Secondly, what the Judge had to say in terms of expectations that some medical literature would be deployed to buttress medical opinions or assertions made, as found at [70]:

“… evidence on causation was undermined in my estimation by being proffered by both experts as a high level view based on their own experience and without any evidential support in the way of published literature or even case studies of their own patients. Mr Maurice-Williams told me that “relying on the literature is difficult” because, in the case of CES, it is “vast” and also “I do not think that any paper has ever been published where somebody cannot find flaws in it” (14 December 2020, pp. 50-51). I have considerable difficulty accepting that proposition. The existence of a “vast” literature in CES made it more rather than less surprising that none was cited by him. I would have found his evidence much more persuasive if it had been supported in some concrete or objective way”.

The Defendant was able to produce some academic literature in support of its position. This requires to be borne in mind in the preparation of any case, partly because of the controversy around the passage from CES-I to CES-R and partly to guard against charges of merely asserting what actually requires to be proved and/or framing one’s position to fit the primary, indeed necessary legal position.

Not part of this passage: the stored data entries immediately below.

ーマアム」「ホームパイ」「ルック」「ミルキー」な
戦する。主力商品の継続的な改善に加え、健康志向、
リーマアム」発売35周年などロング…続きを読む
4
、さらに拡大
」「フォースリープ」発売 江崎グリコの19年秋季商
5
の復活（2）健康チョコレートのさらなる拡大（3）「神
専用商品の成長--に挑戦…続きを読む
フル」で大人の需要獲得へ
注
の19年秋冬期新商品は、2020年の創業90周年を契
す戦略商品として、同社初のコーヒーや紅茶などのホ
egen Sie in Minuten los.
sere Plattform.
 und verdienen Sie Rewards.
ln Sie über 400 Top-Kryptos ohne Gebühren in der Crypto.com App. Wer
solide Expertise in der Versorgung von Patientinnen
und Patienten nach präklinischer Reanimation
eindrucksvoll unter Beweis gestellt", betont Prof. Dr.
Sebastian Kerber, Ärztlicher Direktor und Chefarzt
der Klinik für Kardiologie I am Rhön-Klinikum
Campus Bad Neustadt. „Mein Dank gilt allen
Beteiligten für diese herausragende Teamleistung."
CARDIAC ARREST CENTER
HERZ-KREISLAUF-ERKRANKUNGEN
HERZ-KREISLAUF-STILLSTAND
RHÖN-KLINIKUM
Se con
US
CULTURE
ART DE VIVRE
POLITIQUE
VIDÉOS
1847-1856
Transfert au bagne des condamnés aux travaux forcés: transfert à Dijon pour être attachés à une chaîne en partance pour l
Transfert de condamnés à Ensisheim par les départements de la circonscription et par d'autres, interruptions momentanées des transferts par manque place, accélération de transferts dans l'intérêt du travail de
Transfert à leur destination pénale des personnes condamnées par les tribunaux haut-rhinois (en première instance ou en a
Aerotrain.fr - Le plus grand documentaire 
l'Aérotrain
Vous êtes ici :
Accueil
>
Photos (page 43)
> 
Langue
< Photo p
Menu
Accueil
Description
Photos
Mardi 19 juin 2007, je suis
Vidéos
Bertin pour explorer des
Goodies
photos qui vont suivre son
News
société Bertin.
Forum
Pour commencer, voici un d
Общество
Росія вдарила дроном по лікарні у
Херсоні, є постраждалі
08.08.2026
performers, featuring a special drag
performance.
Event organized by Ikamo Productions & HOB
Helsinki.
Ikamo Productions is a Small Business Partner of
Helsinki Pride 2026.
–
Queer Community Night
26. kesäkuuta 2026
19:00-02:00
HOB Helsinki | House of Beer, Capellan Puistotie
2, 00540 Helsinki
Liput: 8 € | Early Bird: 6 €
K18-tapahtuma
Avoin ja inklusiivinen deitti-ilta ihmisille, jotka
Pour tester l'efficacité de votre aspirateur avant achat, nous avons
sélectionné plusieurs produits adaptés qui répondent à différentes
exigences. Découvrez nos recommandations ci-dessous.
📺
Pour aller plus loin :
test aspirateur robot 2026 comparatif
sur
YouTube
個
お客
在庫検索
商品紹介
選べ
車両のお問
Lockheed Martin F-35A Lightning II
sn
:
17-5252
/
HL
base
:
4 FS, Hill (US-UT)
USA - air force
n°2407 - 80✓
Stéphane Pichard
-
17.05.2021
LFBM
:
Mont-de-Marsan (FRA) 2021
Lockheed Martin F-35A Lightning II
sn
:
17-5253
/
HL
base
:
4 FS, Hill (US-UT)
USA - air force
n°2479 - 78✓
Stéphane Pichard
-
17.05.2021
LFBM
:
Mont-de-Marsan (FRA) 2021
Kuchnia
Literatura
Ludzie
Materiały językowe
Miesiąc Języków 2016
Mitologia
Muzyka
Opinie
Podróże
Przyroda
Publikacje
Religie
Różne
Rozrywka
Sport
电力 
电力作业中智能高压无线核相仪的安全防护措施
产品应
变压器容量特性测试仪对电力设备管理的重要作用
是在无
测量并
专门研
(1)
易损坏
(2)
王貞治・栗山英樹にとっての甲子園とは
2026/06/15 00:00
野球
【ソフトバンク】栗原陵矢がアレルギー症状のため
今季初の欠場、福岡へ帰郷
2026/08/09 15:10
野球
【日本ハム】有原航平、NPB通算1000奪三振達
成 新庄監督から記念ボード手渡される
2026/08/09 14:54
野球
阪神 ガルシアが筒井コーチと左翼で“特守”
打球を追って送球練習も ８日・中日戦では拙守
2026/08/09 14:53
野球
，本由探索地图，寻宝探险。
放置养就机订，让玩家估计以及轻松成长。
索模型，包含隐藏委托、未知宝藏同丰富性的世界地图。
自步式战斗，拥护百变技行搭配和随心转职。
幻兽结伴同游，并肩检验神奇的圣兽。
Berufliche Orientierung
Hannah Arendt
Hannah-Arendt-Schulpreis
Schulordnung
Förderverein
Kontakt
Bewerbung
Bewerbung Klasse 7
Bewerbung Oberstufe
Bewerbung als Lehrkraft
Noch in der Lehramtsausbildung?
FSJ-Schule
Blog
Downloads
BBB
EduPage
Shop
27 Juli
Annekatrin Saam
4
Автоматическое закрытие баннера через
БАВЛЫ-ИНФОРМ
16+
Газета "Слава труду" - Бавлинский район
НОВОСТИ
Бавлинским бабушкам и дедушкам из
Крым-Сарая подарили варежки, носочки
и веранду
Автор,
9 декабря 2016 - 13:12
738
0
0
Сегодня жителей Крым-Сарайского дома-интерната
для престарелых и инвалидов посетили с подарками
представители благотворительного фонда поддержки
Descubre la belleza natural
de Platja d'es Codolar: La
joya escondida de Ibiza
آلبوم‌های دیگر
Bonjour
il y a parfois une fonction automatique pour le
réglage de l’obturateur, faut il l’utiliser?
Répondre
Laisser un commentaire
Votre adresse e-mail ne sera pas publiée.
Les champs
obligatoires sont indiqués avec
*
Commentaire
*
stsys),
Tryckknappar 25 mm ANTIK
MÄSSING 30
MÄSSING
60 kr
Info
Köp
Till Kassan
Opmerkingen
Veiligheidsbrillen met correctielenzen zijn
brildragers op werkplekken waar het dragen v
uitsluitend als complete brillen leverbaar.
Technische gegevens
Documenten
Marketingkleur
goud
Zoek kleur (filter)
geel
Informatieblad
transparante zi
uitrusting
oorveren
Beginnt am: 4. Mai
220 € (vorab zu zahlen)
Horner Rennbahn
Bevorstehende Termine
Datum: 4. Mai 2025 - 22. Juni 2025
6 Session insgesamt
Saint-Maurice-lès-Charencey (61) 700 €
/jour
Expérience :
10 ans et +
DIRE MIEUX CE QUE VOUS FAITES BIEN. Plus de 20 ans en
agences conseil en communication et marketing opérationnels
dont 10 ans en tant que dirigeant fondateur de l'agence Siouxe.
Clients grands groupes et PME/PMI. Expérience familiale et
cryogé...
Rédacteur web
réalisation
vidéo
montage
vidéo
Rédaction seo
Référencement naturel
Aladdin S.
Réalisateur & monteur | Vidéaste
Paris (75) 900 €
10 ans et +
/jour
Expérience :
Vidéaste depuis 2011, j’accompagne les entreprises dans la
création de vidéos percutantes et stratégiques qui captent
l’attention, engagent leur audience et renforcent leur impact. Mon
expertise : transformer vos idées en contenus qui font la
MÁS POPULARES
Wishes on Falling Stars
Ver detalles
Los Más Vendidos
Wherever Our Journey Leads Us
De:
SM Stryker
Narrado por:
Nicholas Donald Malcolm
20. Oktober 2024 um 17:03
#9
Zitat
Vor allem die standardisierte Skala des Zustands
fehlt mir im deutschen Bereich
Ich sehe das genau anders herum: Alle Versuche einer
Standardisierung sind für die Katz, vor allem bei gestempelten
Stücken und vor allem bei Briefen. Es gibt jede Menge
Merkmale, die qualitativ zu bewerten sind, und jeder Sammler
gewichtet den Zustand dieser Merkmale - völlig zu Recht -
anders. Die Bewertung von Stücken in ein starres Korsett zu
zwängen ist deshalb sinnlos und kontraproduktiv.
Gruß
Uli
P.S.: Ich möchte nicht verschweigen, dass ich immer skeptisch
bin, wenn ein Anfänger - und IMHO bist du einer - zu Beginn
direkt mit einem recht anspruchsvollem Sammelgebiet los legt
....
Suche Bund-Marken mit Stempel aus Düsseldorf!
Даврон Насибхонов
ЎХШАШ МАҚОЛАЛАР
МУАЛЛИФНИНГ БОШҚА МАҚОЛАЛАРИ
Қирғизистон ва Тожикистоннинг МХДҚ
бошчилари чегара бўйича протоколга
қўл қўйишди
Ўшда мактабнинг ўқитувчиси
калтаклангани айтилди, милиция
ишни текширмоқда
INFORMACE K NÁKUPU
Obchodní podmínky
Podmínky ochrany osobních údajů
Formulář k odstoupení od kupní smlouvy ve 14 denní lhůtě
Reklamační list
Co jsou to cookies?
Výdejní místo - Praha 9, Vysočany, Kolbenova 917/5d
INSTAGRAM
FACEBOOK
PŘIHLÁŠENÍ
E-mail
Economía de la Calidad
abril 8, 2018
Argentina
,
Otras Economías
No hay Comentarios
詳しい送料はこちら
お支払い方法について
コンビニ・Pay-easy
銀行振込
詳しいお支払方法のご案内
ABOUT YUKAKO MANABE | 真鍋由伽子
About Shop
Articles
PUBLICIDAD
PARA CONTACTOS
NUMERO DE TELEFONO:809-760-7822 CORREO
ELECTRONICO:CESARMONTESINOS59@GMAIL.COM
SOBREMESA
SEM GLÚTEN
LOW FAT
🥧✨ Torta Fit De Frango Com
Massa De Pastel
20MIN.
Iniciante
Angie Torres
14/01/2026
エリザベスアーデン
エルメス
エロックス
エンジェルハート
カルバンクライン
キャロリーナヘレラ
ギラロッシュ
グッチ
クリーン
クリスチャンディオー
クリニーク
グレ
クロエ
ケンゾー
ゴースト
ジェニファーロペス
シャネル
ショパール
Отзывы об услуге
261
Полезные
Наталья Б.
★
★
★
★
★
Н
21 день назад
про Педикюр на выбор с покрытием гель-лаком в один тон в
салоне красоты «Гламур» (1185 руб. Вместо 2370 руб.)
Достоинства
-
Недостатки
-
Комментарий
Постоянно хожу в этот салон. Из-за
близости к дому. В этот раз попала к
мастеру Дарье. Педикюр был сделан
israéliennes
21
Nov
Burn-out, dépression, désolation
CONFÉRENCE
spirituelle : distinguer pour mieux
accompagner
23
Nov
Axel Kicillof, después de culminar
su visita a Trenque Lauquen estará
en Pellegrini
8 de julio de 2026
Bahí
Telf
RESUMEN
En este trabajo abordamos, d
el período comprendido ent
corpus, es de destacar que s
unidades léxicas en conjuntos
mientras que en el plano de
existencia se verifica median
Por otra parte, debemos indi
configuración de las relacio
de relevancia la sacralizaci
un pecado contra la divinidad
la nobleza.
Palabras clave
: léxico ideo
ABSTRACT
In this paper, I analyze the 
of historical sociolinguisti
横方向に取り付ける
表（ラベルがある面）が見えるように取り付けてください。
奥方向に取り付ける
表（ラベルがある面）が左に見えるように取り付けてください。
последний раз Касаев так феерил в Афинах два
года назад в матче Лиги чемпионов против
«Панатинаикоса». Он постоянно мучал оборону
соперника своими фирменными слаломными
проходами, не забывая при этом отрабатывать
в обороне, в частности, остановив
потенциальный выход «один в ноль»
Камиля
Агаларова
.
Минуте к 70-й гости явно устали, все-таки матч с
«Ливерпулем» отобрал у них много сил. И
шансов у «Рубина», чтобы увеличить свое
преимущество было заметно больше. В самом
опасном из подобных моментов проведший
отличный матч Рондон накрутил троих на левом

What this trilogy of cases illustrate is that such claims are highly challenging, both in terms of breach of duty and causation with the following, main ‘practitioner points’ suggested:

  1. Careful, contextual analysis is required – first by the medical practitioner taking the history, and (failing that) by the advising lawyer.
  2. Keep the guidelines under review. They will themselves no doubt be the subject of periodic review – although the 2018 edition lower the threshold for seeking specialist advice and border on saying: ‘you suspect CES, you must scan for it’. In that regard, the 2018 guidelines say MRI must be available at the hospital 24/7 (aspirational for some?) and make clear that ‘MRI for ?CES must take precedence over routine cases’.
  3. Remember there is an ‘sliding scale’, if you will, between breach and causation. For Claimants, the earlier in the so-called ‘CES timeline’, the harder will be the breach arguments, but the easier (relatively speaking) may be the causation arguments; the latter in that timeline, the converse becomes true.
  4. At trial, the Courts will have an expectation of some literature being cited in support, including but not limited to what chances have (or have not) been lost.
  5. To succeed, Claimants need to focus hard on identifying where the window of lost opportunity arises; and subject to breach of duty, Defendants on how narrow that window may be, assuming there was one there.